• Prompt 1
Write out the lines of the records that run from the line containing "fournie et variée" through the line containing "chili con carne", copying each one exactly and including both of those lines.

In particular, if there are non-standard use cases, they are things that can be adapted and modified. There are already a ton of people contributing to all of the inventory scripts.
Still, they are in fact examples -- meaning people are also free to modify them if they want to add more groups and so on.
From the viewpoint of a CTO, I’m not interested in using and modifying an example if there is a way to get the same functionality in a supported fashion. As soon as I modify something like that for my own purposes, I’m walking down a path that leads to just doing it myself. It’s not a great place to be from a maintenance standpoint. I use tools like Ansible to avoid precisely that situation. I’m happy to contribute, but only if by doing so I can get code into a community-maintained and supported path.
I'd need to better understand use cases to see why this didn't fit. It seems one of the best place to put data-driven information about existing instances.
I'm also not sure what you mean about "increasing friction here" -- they are in fact inventory, so this is more of a discussion about not duplicating things that can be easily sourced from inventory.
One of my points is that everything else other than inventory is handled via modules; for inventory you’re saying “here, do this another unsupported way with this example script”. Inventory is somehow “special”, and as a result it’s not treated similarly to other resources in the infrastructure (such as RDS instances, ElastiCache instances, etc). Because it has an IP address and it’s something that can be logged into, it’s now handled via a completely different pathway.
I can already use add_host to perform playbook-internal additions to inventory. But there’s no way within a playbook to query facts about existing instances: that has to be done at the start of the playbook with an external script, or by logging into every individual instance and using ec2_facts.
Most of my play books are doing things via AWS and boto-related modules, not on hosts that are being accessed directly. I just want to be able to treat instances the same way as other resources from a consistency standpoint.
Are you using ec2.py?
I have used it, yes. Given that I’m moving my infrastructure to an AMI-based stem cell approach, however, ec2 inventory doesn’t really mean much any longer. Every instance is ephemeral and the only thing I really need to manage directly in AWS (apart from other AWS services) is a maintenance instance that is used to create an AMI.
What data is missing from what ec2.py returns and what needs to be "callable?”
There’s nothing missing per se; it’s the means of obtaining that information that I’m finding inconsistent and insufficient for my design.
I need to filter by two tags at once (environment and type), whereas the inventory script is not suitable for doing this. I would have to start with one or the other as a group and filter further within the playbook.
Another major miss, however, is this: I need to update a set of machines not in ec2 with information about ec2 instances. So, my inventory file is going to be something other than ec2.py, but I want to automatically gather information about the relevant ec2 instances and do things to the local inventory with the results. I think this example most clearly demonstrates why constraining gathering inventory information to an actual inventory script is inconsistent with treating instances like other resources.
Regards,
-scott

• Prompt 2
In the forum thread about Ansible inventory, reproduce the part that opens with the words containing "I can already" and closes with "a consistency standpoint.", replacing "consistency" with "uniformity".

• Supplied data
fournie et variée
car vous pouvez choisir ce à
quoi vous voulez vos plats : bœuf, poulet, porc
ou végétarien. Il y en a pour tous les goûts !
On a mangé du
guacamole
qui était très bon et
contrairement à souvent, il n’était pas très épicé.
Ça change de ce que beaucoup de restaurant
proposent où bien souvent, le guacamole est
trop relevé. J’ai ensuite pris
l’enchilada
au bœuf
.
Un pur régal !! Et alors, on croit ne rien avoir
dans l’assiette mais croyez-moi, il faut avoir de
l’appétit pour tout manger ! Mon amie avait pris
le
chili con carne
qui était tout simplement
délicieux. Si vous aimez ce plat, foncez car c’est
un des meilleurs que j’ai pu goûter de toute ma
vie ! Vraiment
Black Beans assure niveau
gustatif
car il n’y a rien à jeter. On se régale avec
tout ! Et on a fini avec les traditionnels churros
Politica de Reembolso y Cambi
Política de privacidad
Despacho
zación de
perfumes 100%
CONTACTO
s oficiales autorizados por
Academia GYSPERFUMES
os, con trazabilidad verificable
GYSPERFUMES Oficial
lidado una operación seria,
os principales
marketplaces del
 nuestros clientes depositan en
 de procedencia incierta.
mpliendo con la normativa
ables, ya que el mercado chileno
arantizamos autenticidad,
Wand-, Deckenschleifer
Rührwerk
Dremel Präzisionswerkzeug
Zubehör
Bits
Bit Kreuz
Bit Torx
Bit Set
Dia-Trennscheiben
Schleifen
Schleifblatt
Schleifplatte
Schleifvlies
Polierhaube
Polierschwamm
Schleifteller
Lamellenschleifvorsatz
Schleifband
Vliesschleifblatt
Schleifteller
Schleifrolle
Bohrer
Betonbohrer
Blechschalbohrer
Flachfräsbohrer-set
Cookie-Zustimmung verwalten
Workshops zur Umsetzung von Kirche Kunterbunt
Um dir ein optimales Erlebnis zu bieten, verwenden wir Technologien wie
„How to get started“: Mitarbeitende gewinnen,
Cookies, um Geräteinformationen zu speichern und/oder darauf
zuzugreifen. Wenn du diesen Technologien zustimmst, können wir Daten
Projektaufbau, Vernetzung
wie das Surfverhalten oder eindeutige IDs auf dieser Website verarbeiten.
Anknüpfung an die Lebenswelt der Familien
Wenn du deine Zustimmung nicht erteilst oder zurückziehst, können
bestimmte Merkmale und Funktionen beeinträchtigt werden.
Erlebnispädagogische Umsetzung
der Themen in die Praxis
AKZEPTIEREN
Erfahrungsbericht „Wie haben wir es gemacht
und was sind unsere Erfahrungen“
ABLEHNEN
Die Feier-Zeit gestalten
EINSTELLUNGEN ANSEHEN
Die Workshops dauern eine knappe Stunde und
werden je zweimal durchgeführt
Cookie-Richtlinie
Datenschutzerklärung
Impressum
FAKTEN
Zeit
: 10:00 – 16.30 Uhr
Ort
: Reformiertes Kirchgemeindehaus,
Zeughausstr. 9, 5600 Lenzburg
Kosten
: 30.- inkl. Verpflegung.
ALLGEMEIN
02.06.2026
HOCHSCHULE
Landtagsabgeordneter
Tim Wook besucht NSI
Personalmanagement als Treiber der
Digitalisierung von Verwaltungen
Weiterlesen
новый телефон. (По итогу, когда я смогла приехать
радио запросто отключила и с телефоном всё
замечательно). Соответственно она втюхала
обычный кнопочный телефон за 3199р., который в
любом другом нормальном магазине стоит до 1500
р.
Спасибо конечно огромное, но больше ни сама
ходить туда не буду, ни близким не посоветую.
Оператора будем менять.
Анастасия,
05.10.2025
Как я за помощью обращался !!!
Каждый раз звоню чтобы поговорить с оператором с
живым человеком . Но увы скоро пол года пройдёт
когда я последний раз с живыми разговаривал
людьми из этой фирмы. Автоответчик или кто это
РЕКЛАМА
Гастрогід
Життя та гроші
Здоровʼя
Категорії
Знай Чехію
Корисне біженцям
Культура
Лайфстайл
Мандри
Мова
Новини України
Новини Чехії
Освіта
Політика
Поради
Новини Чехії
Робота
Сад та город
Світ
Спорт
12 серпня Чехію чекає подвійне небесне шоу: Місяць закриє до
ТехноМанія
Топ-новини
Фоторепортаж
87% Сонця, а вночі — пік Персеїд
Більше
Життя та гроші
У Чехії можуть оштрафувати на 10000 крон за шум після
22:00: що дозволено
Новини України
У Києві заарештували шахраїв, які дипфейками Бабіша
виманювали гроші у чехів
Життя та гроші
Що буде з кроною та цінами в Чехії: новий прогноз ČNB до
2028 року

---

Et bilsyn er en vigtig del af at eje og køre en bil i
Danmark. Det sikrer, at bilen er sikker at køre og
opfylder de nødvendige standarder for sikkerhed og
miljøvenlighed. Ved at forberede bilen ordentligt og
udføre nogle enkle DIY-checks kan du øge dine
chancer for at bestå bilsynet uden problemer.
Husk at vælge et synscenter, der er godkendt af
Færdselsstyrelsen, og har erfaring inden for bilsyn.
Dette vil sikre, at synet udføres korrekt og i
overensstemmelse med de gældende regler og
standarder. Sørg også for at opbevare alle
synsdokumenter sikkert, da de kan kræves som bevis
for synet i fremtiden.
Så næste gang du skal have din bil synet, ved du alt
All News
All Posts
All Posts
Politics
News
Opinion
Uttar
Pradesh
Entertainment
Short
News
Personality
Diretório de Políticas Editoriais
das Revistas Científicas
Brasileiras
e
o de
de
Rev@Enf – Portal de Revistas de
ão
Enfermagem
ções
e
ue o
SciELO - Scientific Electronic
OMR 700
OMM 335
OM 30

* * *

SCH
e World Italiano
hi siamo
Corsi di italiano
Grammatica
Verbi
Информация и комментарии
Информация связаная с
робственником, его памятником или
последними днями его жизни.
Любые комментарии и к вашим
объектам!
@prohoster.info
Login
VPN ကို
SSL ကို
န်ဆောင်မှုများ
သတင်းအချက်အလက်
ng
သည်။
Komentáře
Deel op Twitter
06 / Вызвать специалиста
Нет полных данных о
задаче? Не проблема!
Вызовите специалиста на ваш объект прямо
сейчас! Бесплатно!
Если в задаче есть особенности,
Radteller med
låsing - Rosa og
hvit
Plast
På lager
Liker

• Answer box 1
fournie et variée
car vous pouvez choisir ce à
quoi vous voulez vos plats : bœuf, poulet, porc
ou végétarien. Il y en a pour tous les goûts !
On a mangé du
guacamole
qui était très bon et
contrairement à souvent, il n’était pas très épicé.
Ça change de ce que beaucoup de restaurant
proposent où bien souvent, le guacamole est
trop relevé. J’ai ensuite pris
l’enchilada
au bœuf
.
Un pur régal !! Et alors, on croit ne rien avoir
dans l’assiette mais croyez-moi, il faut avoir de
l’appétit pour tout manger ! Mon amie avait pris
le
chili con carne

• Answer box 2
I can already use add_host to perform playbook-internal additions to inventory. But there’s no way within a playbook to query facts about existing instances: that has to be done at the start of the playbook with an external script, or by logging into every individual instance and using ec2_facts.
Most of my play books are doing things via AWS and boto-related modules, not on hosts that are being accessed directly. I just want to be able to treat instances the same way as other resources from a uniformity standpoint.